自動化と最適化

ヒト一次アストロサイト（iXCells 10HU-035）は、10%ウシ胎児血清（FBS; 35-010-CV）を添加したDulbecco改変イーグル培地（DMEM; 10-013-CM）で解凍され、Corning® BioCoat® コラーゲンIコートフラスコ（354486）上で培養されました。凍結保存された作業用バンク細胞は、解凍後または新しいコラーゲンコートフラスコへの一回の継代後に使用されました。神経芽細胞腫細胞株SH-SY5Y（ATCC®; CRL-2266）は、10% FBSを添加したDMEMで培養されました。hCMEC/D3（MilliporeSigma; SCC066）は、Corning® BioCoat® コラーゲンIコートフラスコ上で、EBM-2（Lonza; 3156）にEGM-2 MV（Lonza; 4147）、さらに2.5% FBSおよび1%化学修飾脂質濃縮液（Thermo Scientific; 11905031）を添加した培地で培養されました。
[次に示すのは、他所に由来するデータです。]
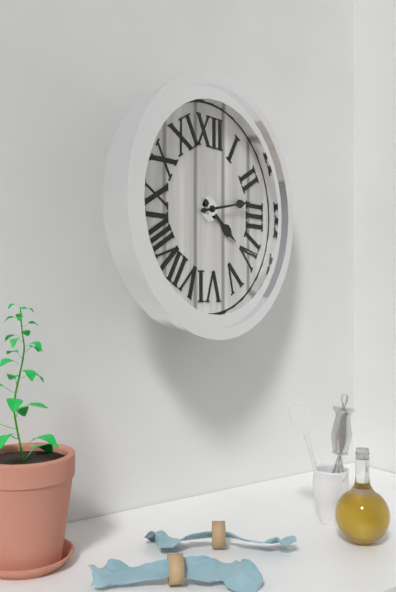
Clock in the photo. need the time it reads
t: 4:13
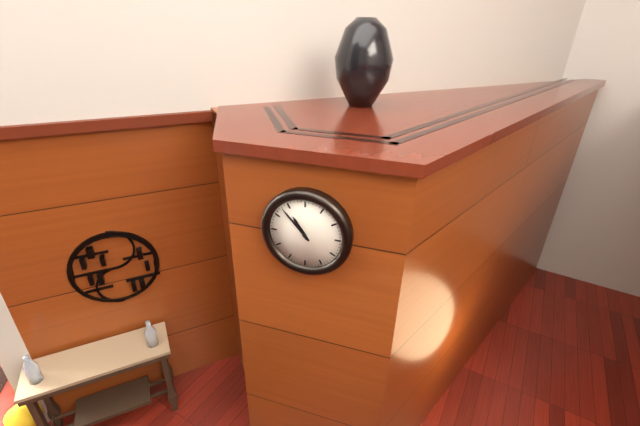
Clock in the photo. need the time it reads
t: 10:53
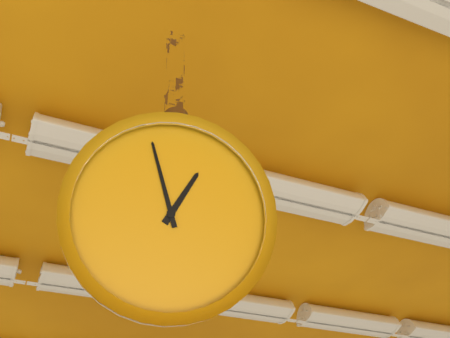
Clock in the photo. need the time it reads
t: 12:57
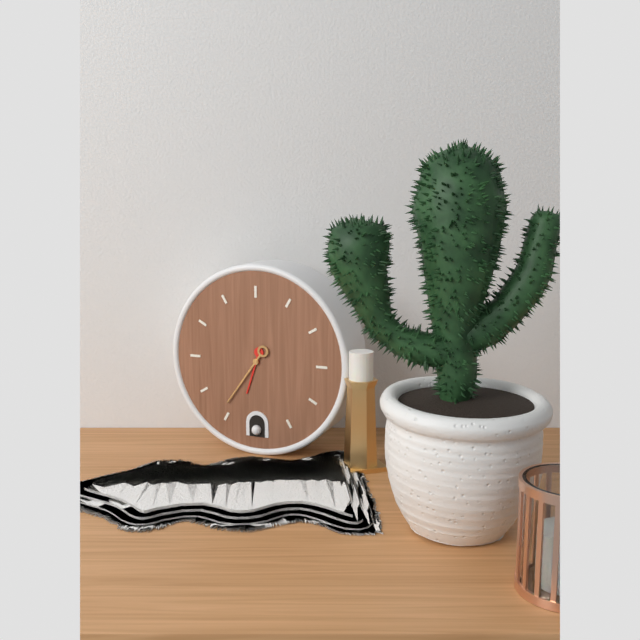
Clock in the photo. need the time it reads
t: 6:36
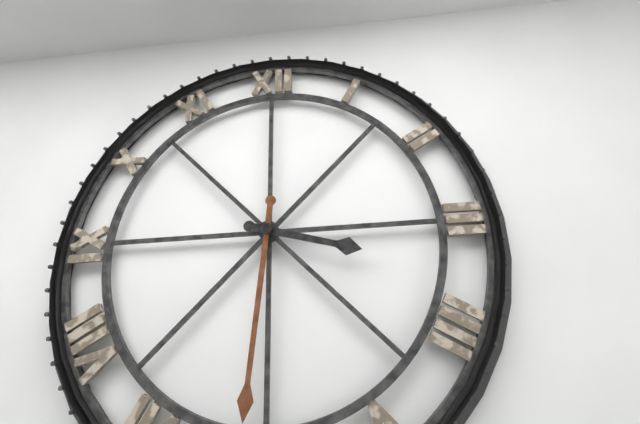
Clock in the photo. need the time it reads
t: 3:31
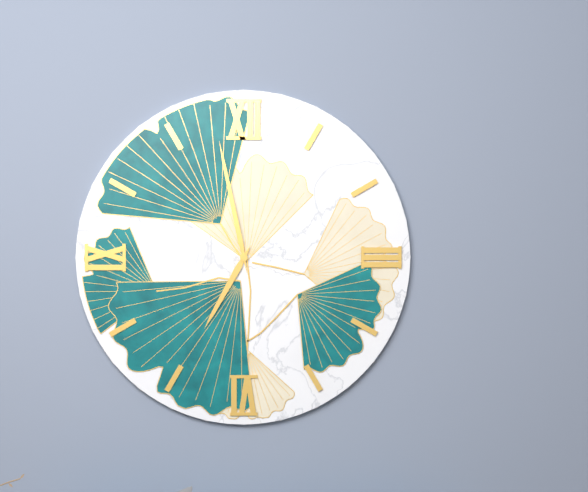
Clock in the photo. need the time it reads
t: 6:58
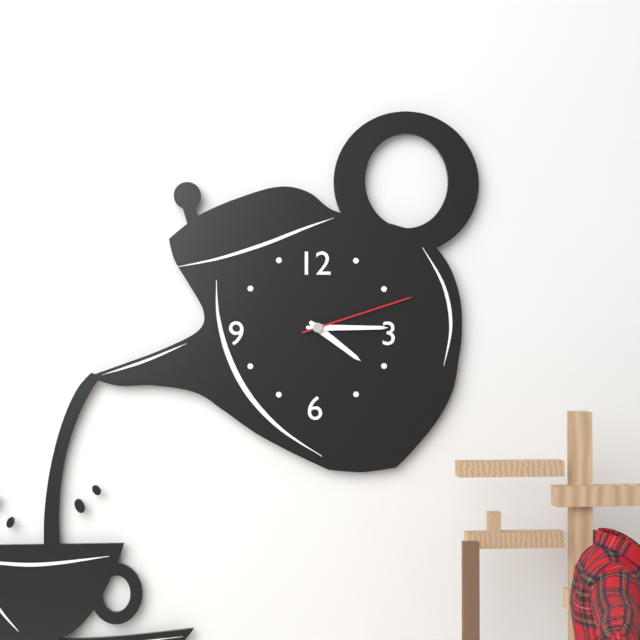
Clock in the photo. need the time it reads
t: 4:15:12
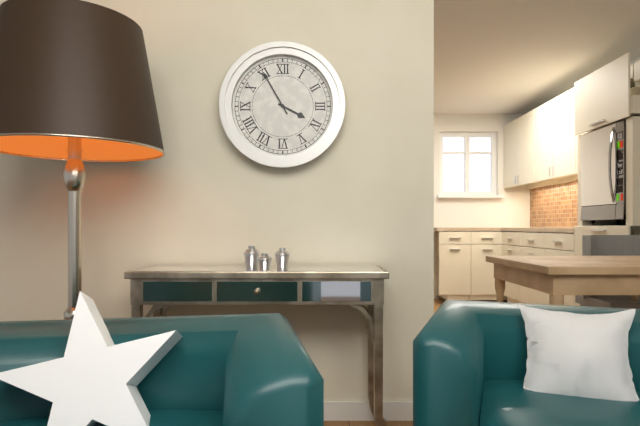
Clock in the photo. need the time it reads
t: 3:55
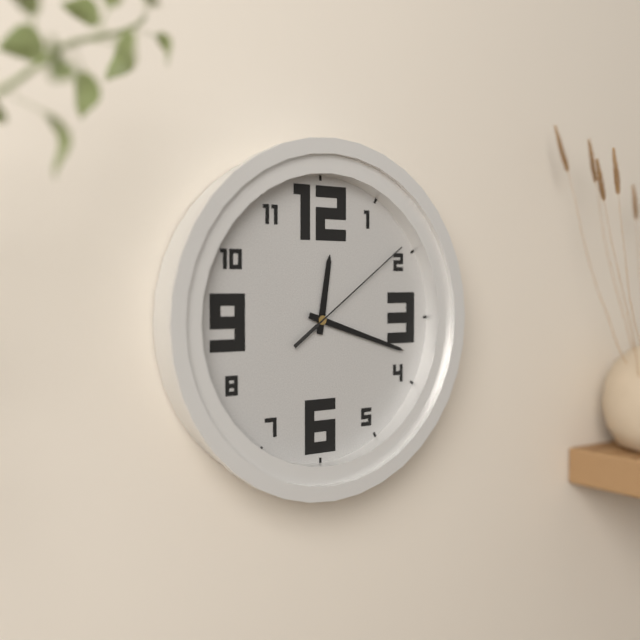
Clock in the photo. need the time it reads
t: 12:18:09
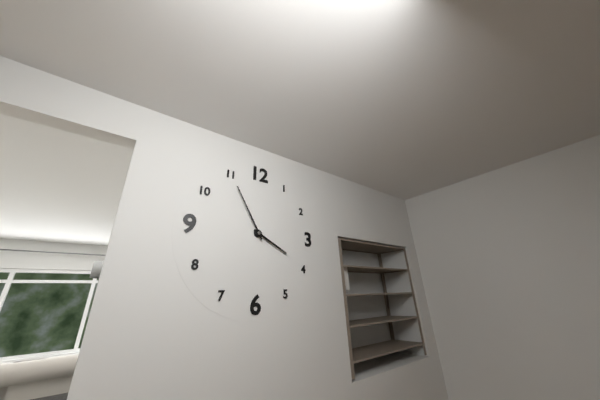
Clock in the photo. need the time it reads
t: 3:55
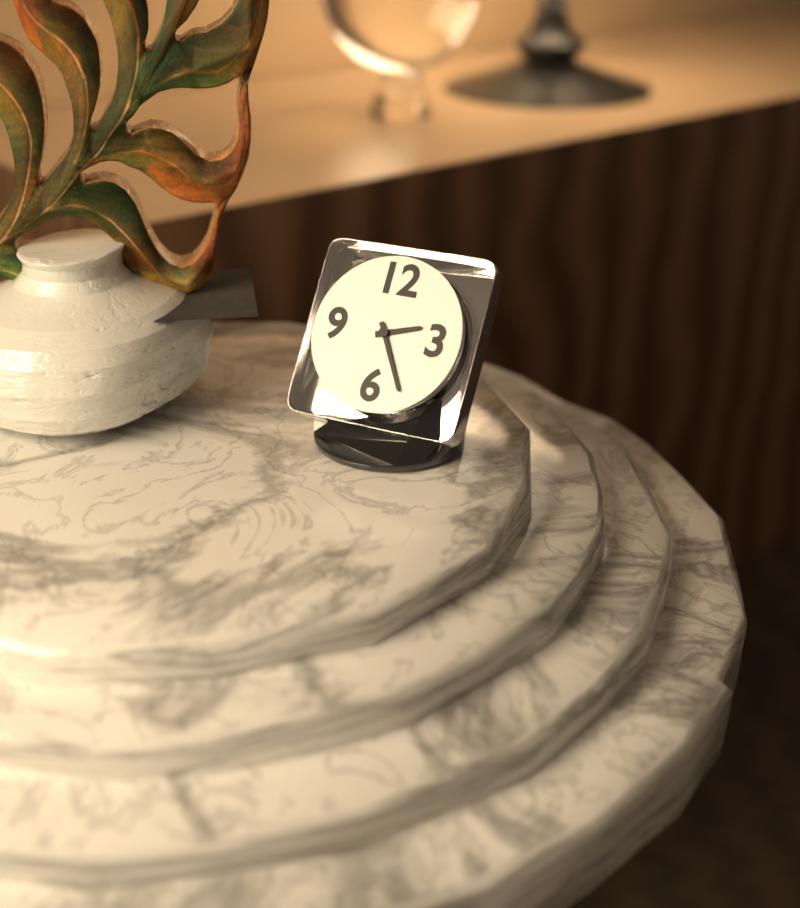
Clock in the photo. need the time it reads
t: 2:25
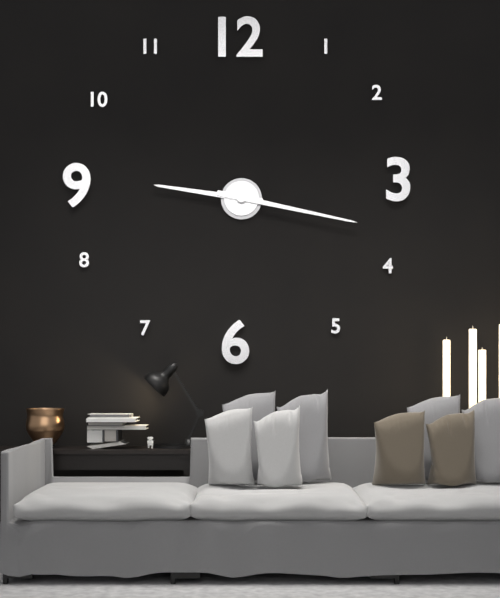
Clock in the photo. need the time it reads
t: 9:17
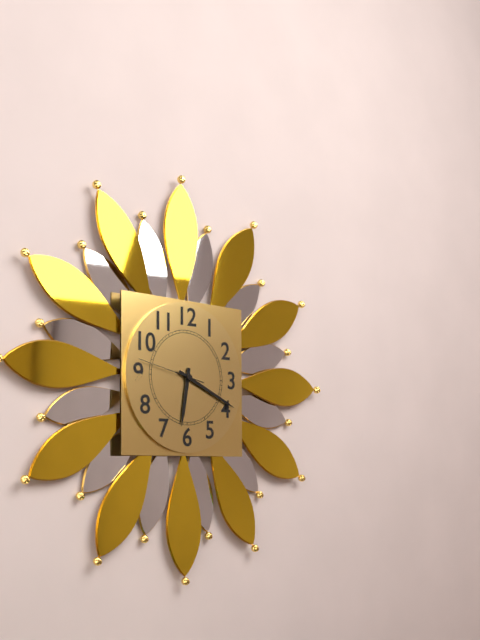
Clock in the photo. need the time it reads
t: 6:19:47
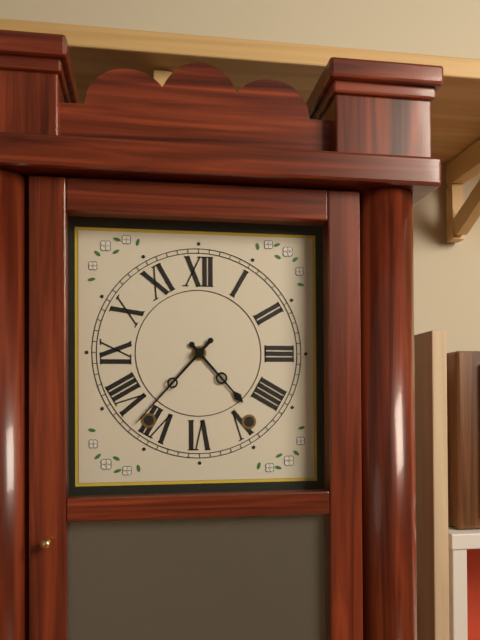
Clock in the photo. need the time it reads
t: 4:37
0.4 μmのCorning® HTS Transwell®-24ウェル透過性サポート（3379）を使用して、単一、二重、三重の培養のさまざまな組み合わせが設定されました。アストロサイトを培養したインサートには、リン酸緩衝生理食塩水（PBS; 21-040-CM）で希釈した100 μg/mLのCorning® Matrigel® 成長因子低減基底膜マトリックスの50 μLの滴を、プレートを蓋に逆さにしてインサートの裏面に塗布しました。インサートはラミナーフローフード内で1時間インキュベートした後、吸引し、アストロサイトを播種しました。アストロサイトはAccutase® 細胞剥離液（25-058-CI）で収穫し、10% FBSを含むDMEMに264,000細胞/mLの密度で再懸濁しました。細胞の50 μLの滴（75,000細胞/cm2）を逆さにした各インサートに加え、細胞が付着するまで1時間置いた後、プレートを通常の培養位置に戻し、インサートに200 μL、受け皿ウェルに500 μLの10% FBS含有DMEMを満たしました。同じ日に、SH-SY5Yを含む受け皿プレート（3524）には、Accutase®で収穫した細胞を10,000細胞/cm2の密度で500 μLの10% FBS含有DMEM中に播種しました。アストロサイトおよびSH-SY5Yの培養は、hCMEC/D3添加前に約72時間別々にインキュベートしました。hCMEC/D3はAccutaseで収穫し、アストロサイトの有無にかかわらず、40,000細胞/cm2の密度で300 μLのhCMEC/D3アッセイ培地中にインサートに播種しました。hCMEC/D3アッセイ培地は、牛脳抽出物を除いたEBM-2にEGM（Lonza; 4133）を補足し、さらに3%のFBSと1%の化学修飾脂質濃縮液を加えたものです。インサートは、SH-SY5Y細胞の有無にかかわらず、下の細胞培養プレートに1 mLのhCMEC/D3アッセイ培地を入れて組み合わせました。培地は隔日で交換しました。hCMEC/D3添加後48時間で、一部の培養はCorning® LSE™ 低速軌道シェーカー（6780-FP）を50 RPMに設定して剪断条件に曝されました。TEERはhCMEC/D3細胞添加後、World Precision Instruments EVOM™ AUTO（EVA-MT-03-02）を使用して毎日測定しました。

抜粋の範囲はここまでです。